After the system was in place, the team had a cleaner path from signal to pipeline:

Before:
Messy signal -> manual research -> inconsistent follow-up -> fuzzy attribution

After:
Signal -> enrichment -> scoring -> HubSpot routing -> rep action -> attributed pipeline

The practical improvements looked like this:

Lead research time:
15 to 20 minutes per account
down to roughly 3 to 5 minutes with rep-ready briefs

Qualified lead routing:
Manual or inconsistent
to same-day routing for high-fit, high-intent accounts

Contact and account completeness:
Incomplete records and personal emails
to 80%+ of routed leads enriched with company, title, persona, and account context

MQL to SQL conversion:
Improved by roughly 20% to 35% once fit, intent, and routing rules were standardized

Outbound prioritization:
Generic cold lists
to scored account queues based on fit, intent, and recent engagement

Attribution visibility:
Google Analytics exports plus disconnected outbound activity
to account-level journey reporting across website visits, email, calls, CRM stages, and pipeline influence

The biggest win was not any single number. It was that the team could finally see and operate the whole funnel.

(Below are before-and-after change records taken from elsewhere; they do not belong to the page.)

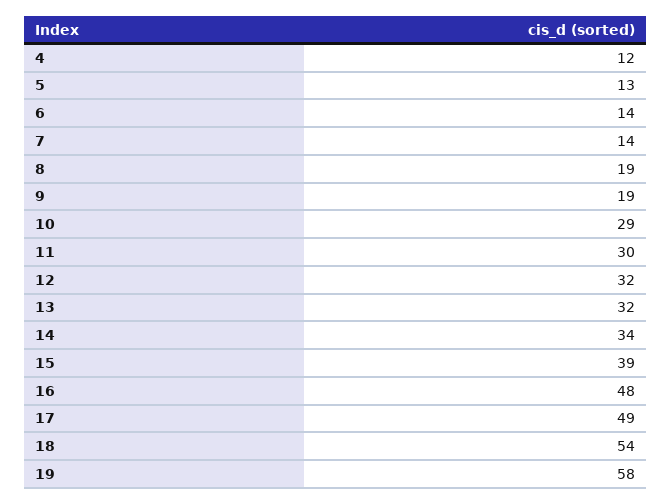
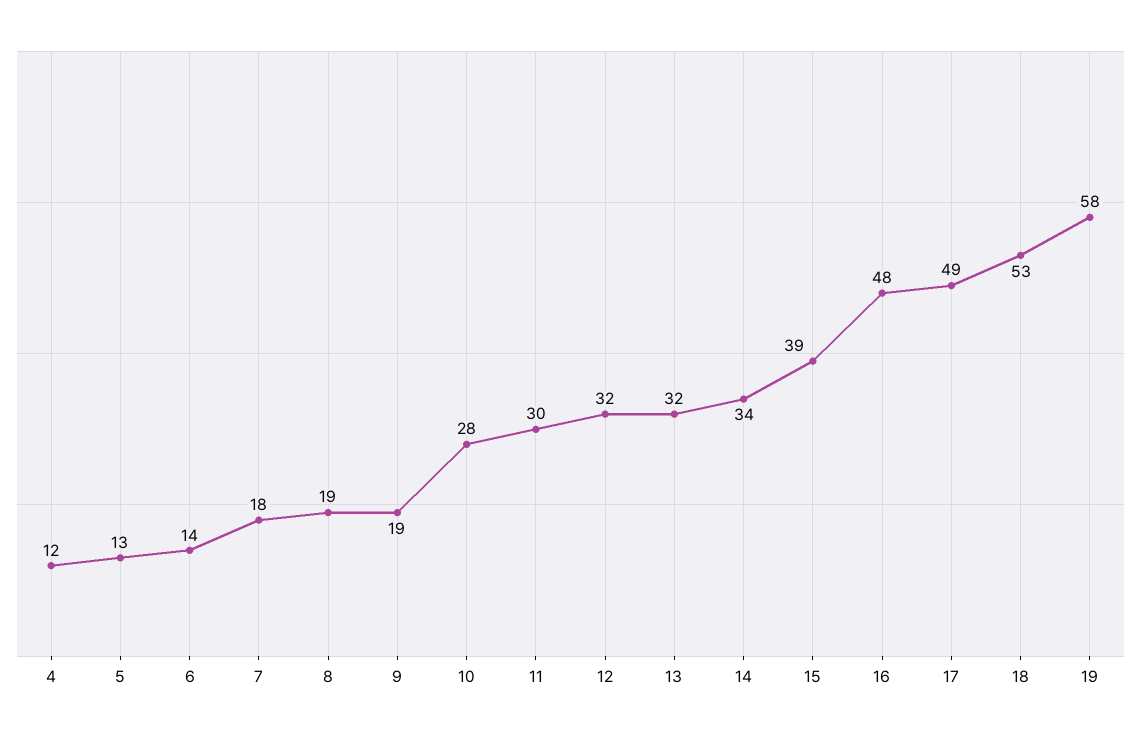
  {
    "4": 12,
    "5": 13,
    "6": 14,
-   "7": 14,
+   "7": 18,
    "8": 19,
    "9": 19,
-   "10": 29,
+   "10": 28,
    "11": 30,
    "12": 32,
    "13": 32,
    "14": 34,
    "15": 39,
    "16": 48,
    "17": 49,
-   "18": 54,
+   "18": 53,
    "19": 58
  }

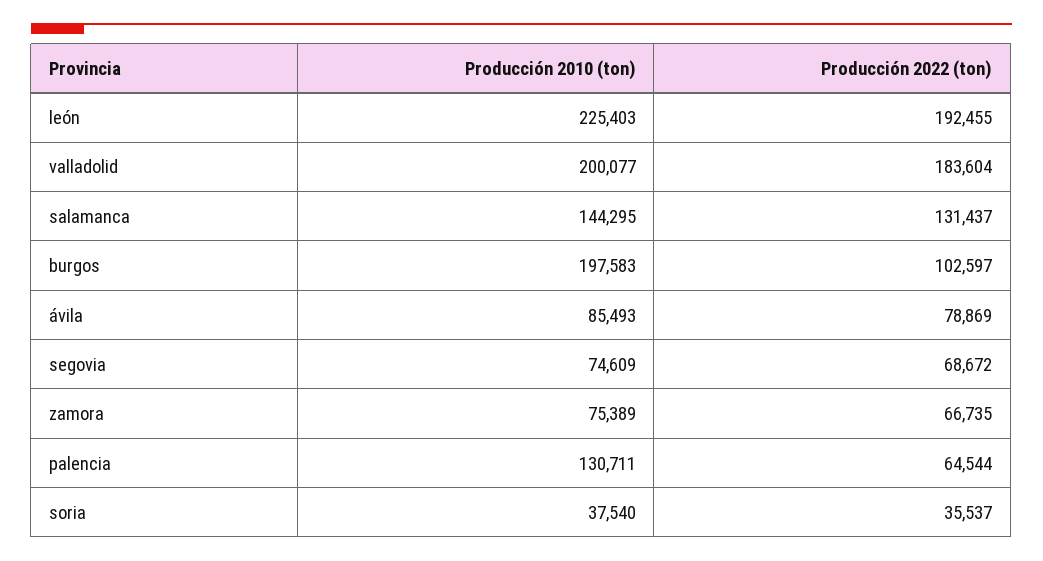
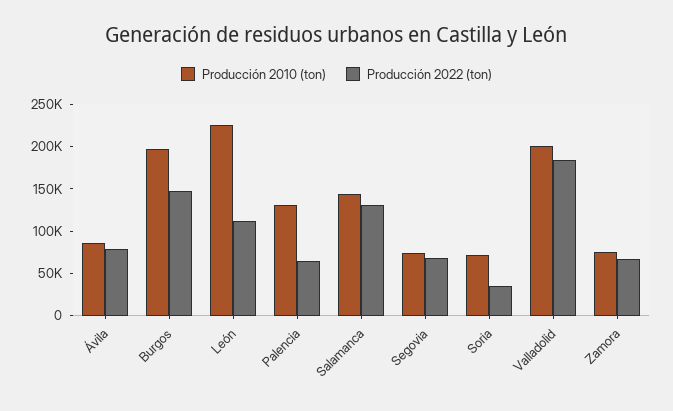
  {
    "Producción 2010 (ton)": {
      "león": 225403,
      "valladolid": 200077,
      "salamanca": 144295,
      "burgos": 197583,
      "ávila": 85493,
      "segovia": 74609,
      "zamora": 75389,
      "palencia": 130711,
-     "soria": 37540
+     "soria": 70000
    },
    "Producción 2022 (ton)": {
-     "león": 192455,
+     "león": 110000,
      "valladolid": 183604,
      "salamanca": 131437,
-     "burgos": 102597,
+     "burgos": 150000,
      "ávila": 78869,
      "segovia": 68672,
      "zamora": 66735,
      "palencia": 64544,
      "soria": 35537
    }
  }

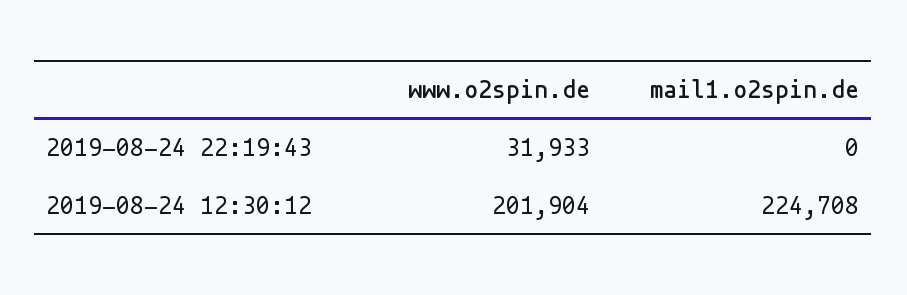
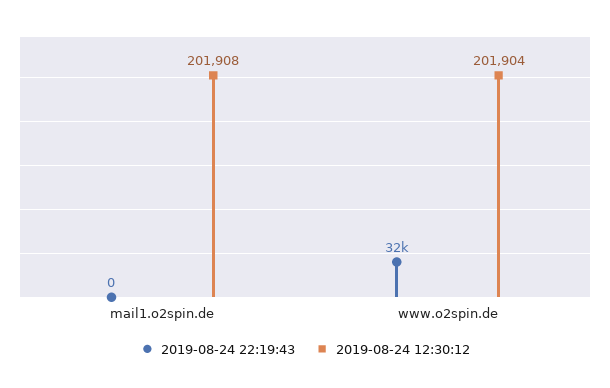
  {
    "2019-08-24 22:19:43": {
      "www.o2spin.de": 31933,
      "mail1.o2spin.de": 0
    },
    "2019-08-24 12:30:12": {
      "www.o2spin.de": 201904,
-     "mail1.o2spin.de": 224708
+     "mail1.o2spin.de": 201908
    }
  }

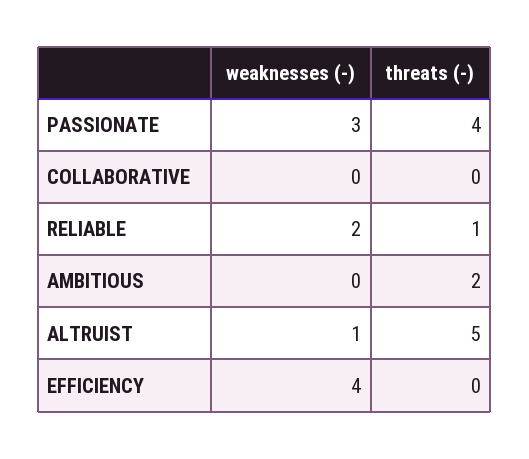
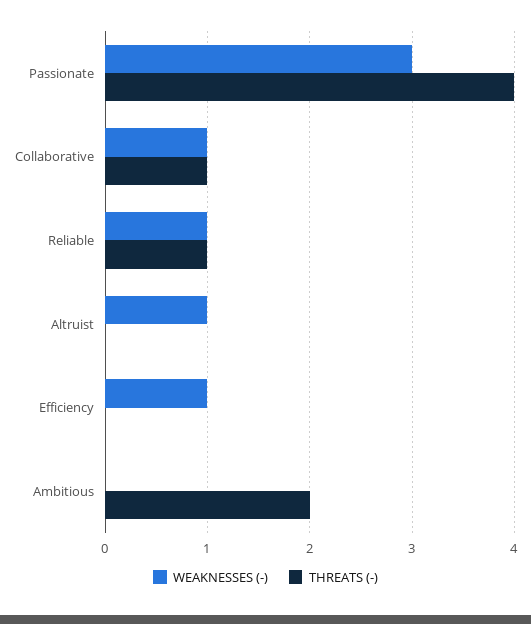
  {
    "weaknesses (-)": {
      "PASSIONATE": 3,
-     "COLLABORATIVE": 0,
+     "COLLABORATIVE": 1,
-     "RELIABLE": 2,
+     "RELIABLE": 1,
      "AMBITIOUS": 0,
      "ALTRUIST": 1,
-     "EFFICIENCY": 4
+     "EFFICIENCY": 1
    },
    "threats (-)": {
      "PASSIONATE": 4,
-     "COLLABORATIVE": 0,
+     "COLLABORATIVE": 1,
      "RELIABLE": 1,
      "AMBITIOUS": 2,
-     "ALTRUIST": 5,
+     "ALTRUIST": 0,
      "EFFICIENCY": 0
    }
  }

They could tell which accounts were worth working, which signals actually mattered, which outbound plays were creating meetings, and where MQLs were getting stuck before becoming SQLs.

That is the difference between "we are doing outbound" and "we have a pipeline engine."

For a Series A security startup, the win was not just cleaner prospecting. It was building a repeatable system that connected outbound work directly to qualified pipeline, shortened the path from signal to sales action, and gave the team a way to keep improving the motion every week.